Tracking Attacks on the NLRB: Texas Judge Endorses Constitutional Challenge

John Fry

John Fry is a student at Harvard Law School.

In a ruling published Tuesday, Judge Alan Albright of the Western District of Texas endorsed SpaceX’s theory that removal protections for NLRB members and the agency’s administrative law judges violate the Constitution. Albright granted a preliminary injunction earlier this month to halt unfair labor practice proceedings against the company, and Tuesday’s order provides the reasoning for the injunction, arguing that SpaceX is likely to succeed on both of its removal claims.

Albright first concludes that the Fifth Circuit’s Jarkesy decision, which struck down removal protections for ALJs at the SEC, also applies to ALJs at the NLRB. The Supreme Court did not reach this argument in its Jarkesy decision, meaning that the holding regarding ALJ removal protections remains in effect in the Fifth Circuit.

The question of removal protections for NLRB members, however, required Albright to break more new ground. Tuesday’s order first acknowledges that the Court blessed removal protections for “multimember expert agencies that do not wield substantial executive power” in Seila Law. However, Albright then argues that NLRB members “clearly wield substantial executive power through their administrative, policymaking, and prosecutorial authority,” removing them from this safe harbor. To support this claim, the order cites NLRB members’ role in seeking 10(j) injunctions against offending employers in federal court. Notably, 10(j) injunctions are initiated by the NLRB’s general counsel, while members’ role is to approve or deny the general counsel’s request to proceed to court, a preview of the merits which is arguably judicial in nature.

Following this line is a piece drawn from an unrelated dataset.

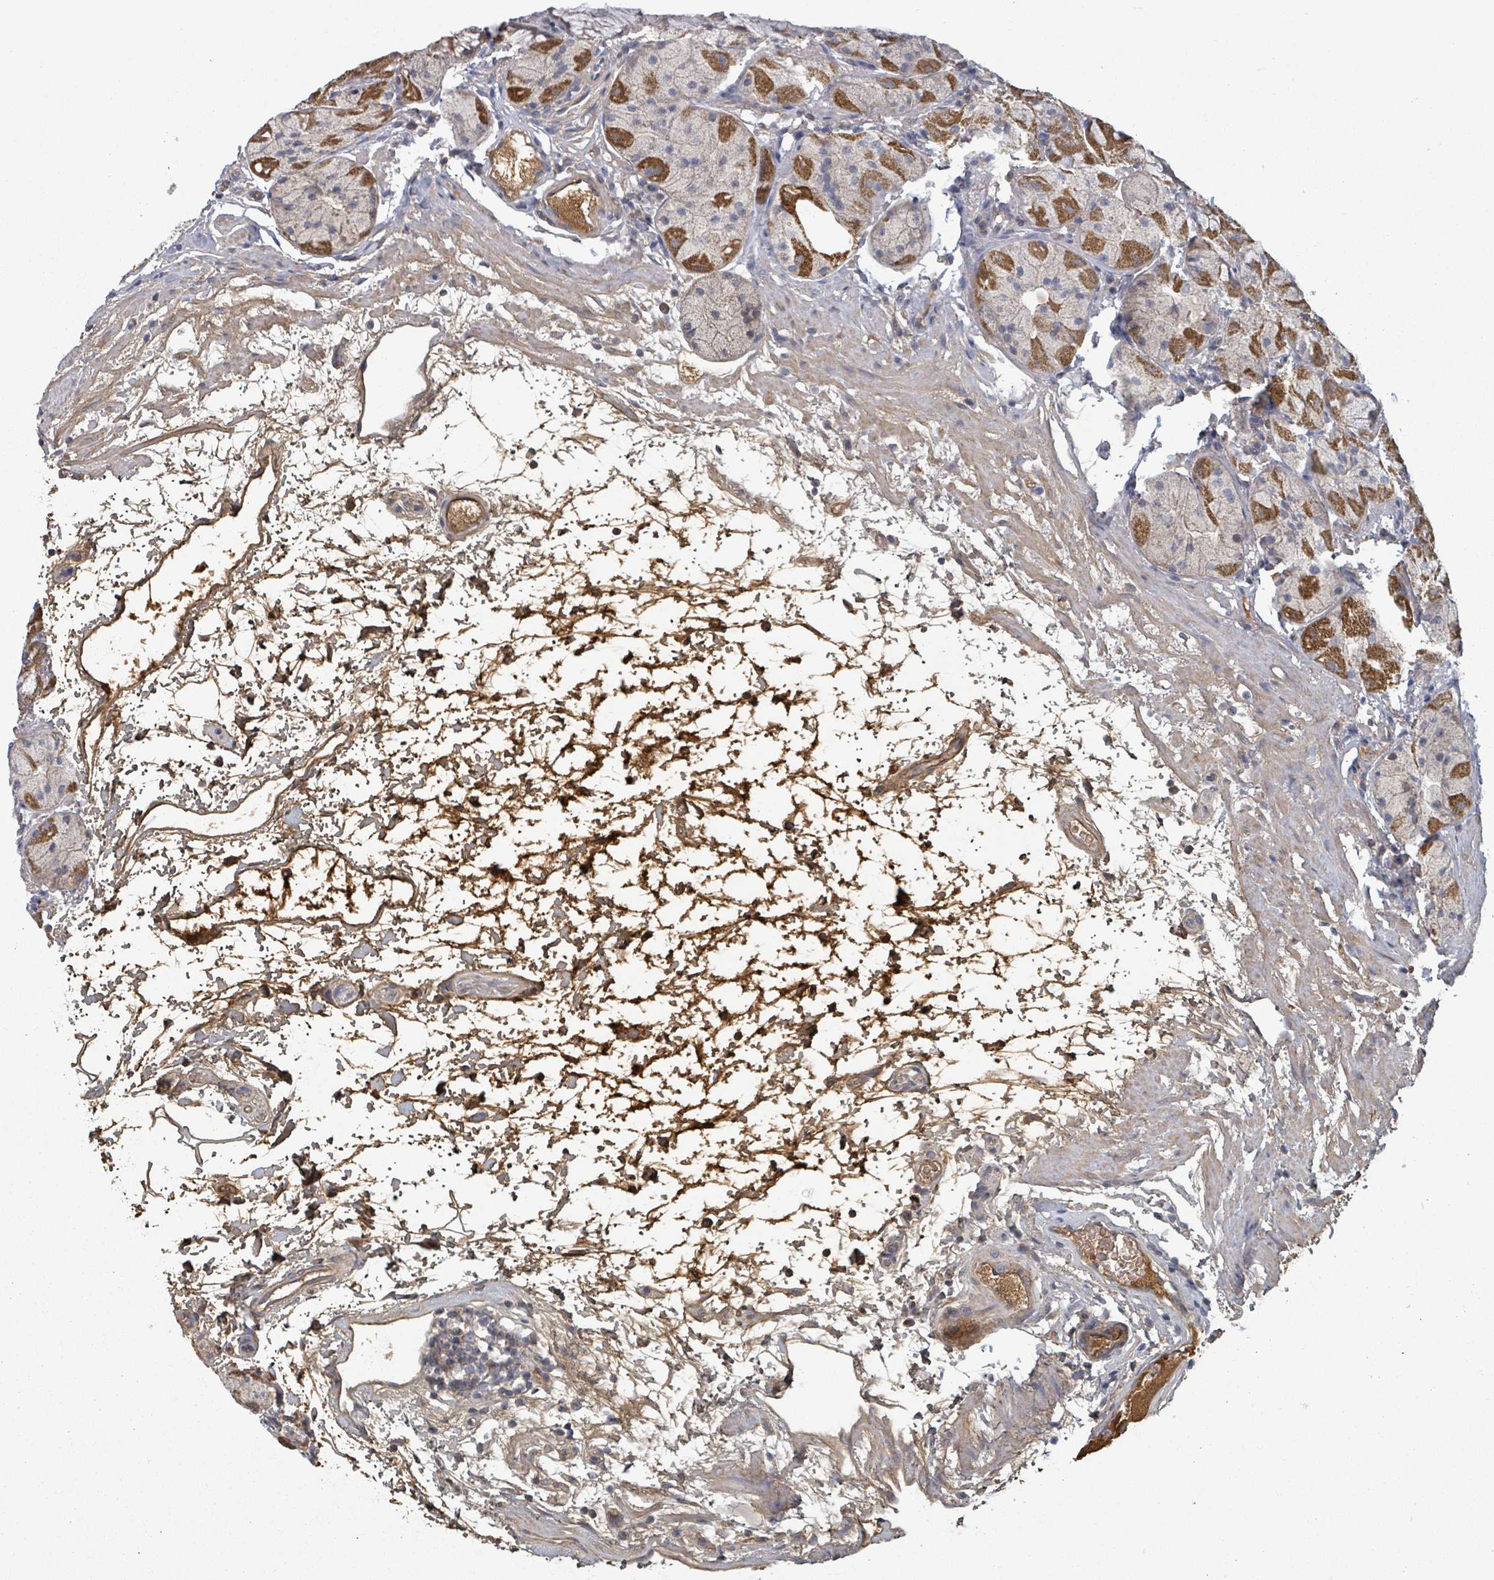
{"staining": {"intensity": "moderate", "quantity": ">75%", "location": "cytoplasmic/membranous"}, "tissue": "stomach", "cell_type": "Glandular cells", "image_type": "normal", "snomed": [{"axis": "morphology", "description": "Normal tissue, NOS"}, {"axis": "topography", "description": "Stomach"}], "caption": "Glandular cells display moderate cytoplasmic/membranous staining in about >75% of cells in benign stomach.", "gene": "GABBR1", "patient": {"sex": "male", "age": 57}}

Albright’s order also relies on the exact wording of the members’ removal protections in the NLRA. In Humphrey’s Executor, the Court upheld the removal protections granted to FTC commissioners, thereby creating the protection for independent agencies that a later Court grudgingly allowed to continue in Seila Law. Albright distinguishes Humphrey’s by noting that the FTC commissioners could be removed for “inefficiency, neglect of duty, or malfeasance in office,” while NLRB members can only be removed for “neglect of duty or malfeasance in office,” but not inefficiency. The NLRB members’ protections, reasons Albright, therefore strip the President of the power to fire inefficient officers, a limitation of the executive’s Article II powers that Congress cannot constitutionally impose.

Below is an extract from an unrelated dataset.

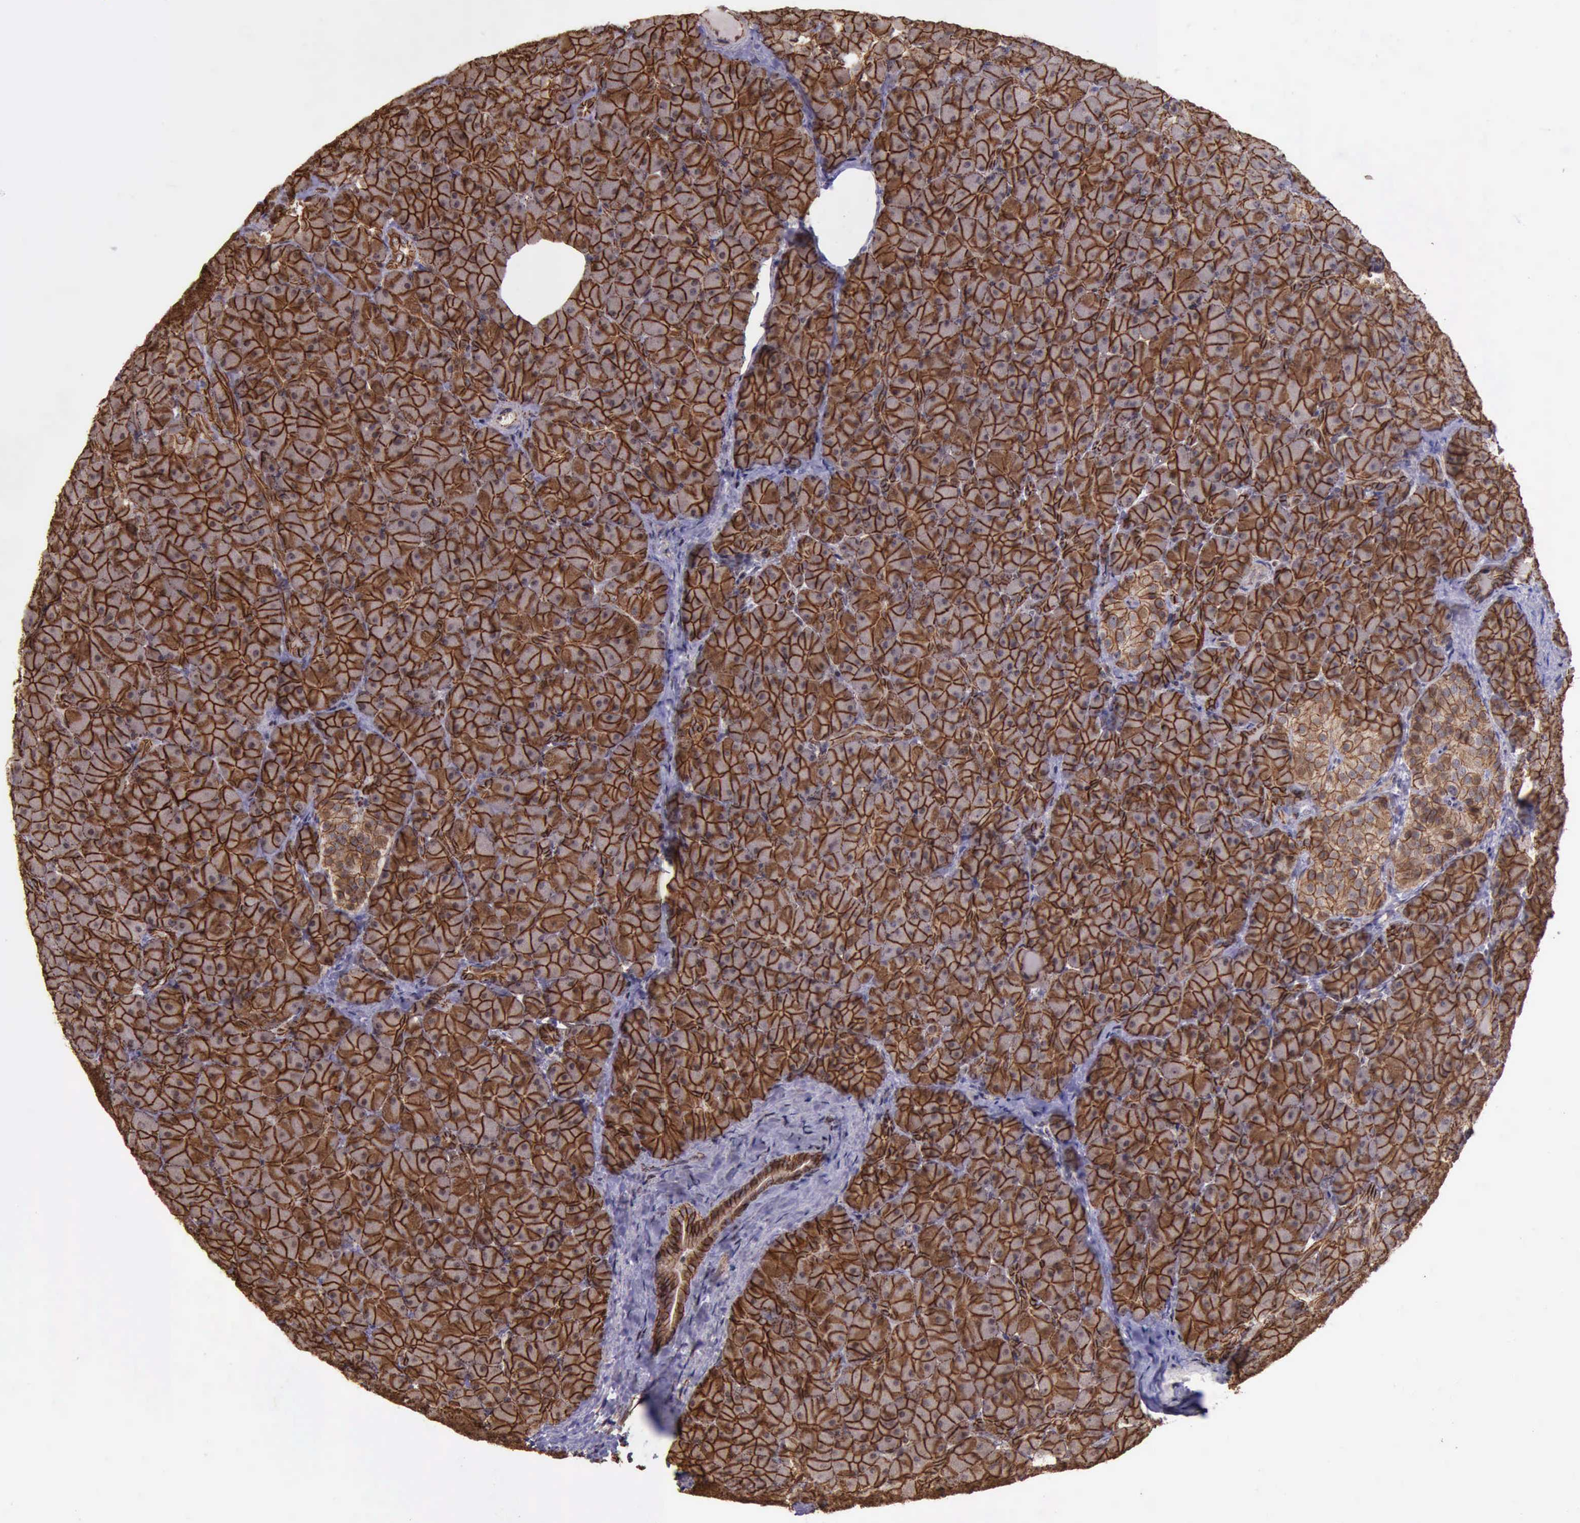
{"staining": {"intensity": "strong", "quantity": ">75%", "location": "cytoplasmic/membranous"}, "tissue": "pancreas", "cell_type": "Exocrine glandular cells", "image_type": "normal", "snomed": [{"axis": "morphology", "description": "Normal tissue, NOS"}, {"axis": "topography", "description": "Pancreas"}], "caption": "DAB (3,3'-diaminobenzidine) immunohistochemical staining of unremarkable human pancreas displays strong cytoplasmic/membranous protein expression in approximately >75% of exocrine glandular cells. (DAB (3,3'-diaminobenzidine) IHC with brightfield microscopy, high magnification).", "gene": "CTNNB1", "patient": {"sex": "male", "age": 66}}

The NLRB argued that, at worst, the court should sever the removal protections at issue, allowing the agency to continue functioning without the protections but otherwise intact, instead of enjoining the ULP proceedings against SpaceX entirely. But Albright declined, ruling that severance (i.e. reshaping the agency) would be premature until the constitutional questions have been fully adjudicated. Furthermore, the order hints that the NLRB’s constitutional defects may be too great for severance to be appropriate, and that the agency may instead have to be shut down entirely. Because Congress took great pains to ensure the NLRB’s independence from the President, Albright writes, there would be “no appropriate way” for the agency to function without removal protections.

Albright concludes by declaring that “Congress exceeds its power when it attempts to neuter the President’s constitutional power to remove and control executive officers,” urging Congress to rewrite the NLRA if it wishes to protect workers. While Tuesday’s order only enjoins one specific ULP case against SpaceX, it is an unmistakable sign that the company’s effort to eliminate the agency has found a friendly forum.

In related news, SpaceX’s suit in the Southern District of Texas (in which the company makes similar constitutional arguments) was transferred to the Central District of California on Wednesday after a monthslong venue battle. How Albright’s order will impact the California-bound case remains to be seen, and a circuit split appears possible. Furthermore, Wednesday’s transfer order notes that the Fifth Circuit would not clarify whether the district court had jurisdiction to make the transfer, raising the prospect that the venue fight could be prolonged even further.